# Texto selecionado:

┏━━

A metafísica de Eduardo

Jaldes Meneses

Estava me preparando para escrever um artigo sobre a morte de Getúlio Vargas e recebo a notícia da morte de um político da nova geração brasileira, Eduardo Campos, exatamente no mesmo mês agourento de agosto.

Getúlio e Eduardo: sessenta anos são passados. Duas mortes trágicas - e diferentes - que abalaram o Brasil. Getúlio, cometendo o gesto agônico máximo do suicídio, pensado racionalmente como desfecho de uma crise política; Eduardo, político em ascensão, jovem e alegre, morto candidato à presidente da República ao acaso incompreensível de um acidente aéreo. Na confusão de referências da memória me vem à mente o verso de um poeta de minha predileção, coincidentemente desaparecido muito cedo, pouco mais de trinta anos completos, também de acidente aéreo, nas montanhas do Peru, em 1962, Mário Faustino: “Bateu-se delicado e fino, com/ Tanta violência, mas tanta ternura!”

┗━━

# Problema proposto:
Com base no texto sobre Getúlio Vargas e Eduardo Campos, responda:
1. Em que mês ocorreram as duas mortes?
2. Quantos anos separam as duas mortes?
3. Em que país e em que ano morreu o poeta Mário Faustino?
Use somente o texto como fonte.

# Dados fornecidos:
┏━━

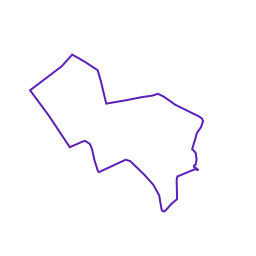 Gala'a Al Nahal, Gedarif, Sudan, rotated 153°
{"feature_id": "16777658B80324044236150", "entity_name": "Gala'a Al Nahal", "entity_type": "district", "adm_level": 2, "iso_a3": "SDN", "parent_name": "Sudan", "parent_adm1": "Gedarif", "projection": "robinson", "projection_center": [35.033, 13.356], "detail": "fine", "context": "isolated", "style": "outline", "palette": "violet", "viewbox_px": 256, "rotation_deg": 153, "n_neighbors": 0, "source": "geoboundaries", "source_scale": "gbopen_adm2", "svg_char_len": 932}
<svg xmlns="http://www.w3.org/2000/svg" viewBox="0 0 256 256"><g transform="rotate(153 128 128)"><path d="M116.6,42.3L108.2,59.7L106.0,62.4L87.1,60.9L84.3,58.4L86.0,62.2L86.6,62.9L86.9,63.6L86.2,64.5L85.3,64.7L84.6,64.5L81.4,68.4L79.0,75.0L80.0,78.8L80.4,80.0L76.4,84.3L73.5,87.2L69.3,91.9L68.5,92.5L62.7,95.5L57.9,100.2L57.9,103.1L59.4,105.9L75.4,127.3L78.2,132.8L82.1,140.0L85.8,144.8L91.9,145.9L95.5,147.1L100.9,149.0L117.1,153.6L136.3,159.6L135.2,164.3L131.2,180.8L128.8,193.2L136.6,206.9L144.4,218.7L159.0,213.1L198.1,206.1L198.1,205.9L192.9,174.7L188.6,137.3L175.2,136.6L172.0,135.9L169.2,131.0L169.7,125.3L172.4,115.0L174.3,103.6L174.3,102.8L174.0,102.1L172.8,101.7L171.6,101.8L144.5,100.8L141.0,97.4L137.1,86.1L136.6,84.5L134.6,78.7L131.2,65.8L130.8,53.8L133.1,46.6L135.3,39.3L134.5,37.6L133.3,37.3L132.0,37.5L127.7,39.1L124.3,40.5L121.8,41.2L117.9,42.0L116.6,42.3Z" fill="none" stroke="#5b21b6" stroke-width="2"/></g></svg>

┗━━

# Resultado:
1. Em agosto.
2. Sessenta anos.
3. No Peru, em 1962.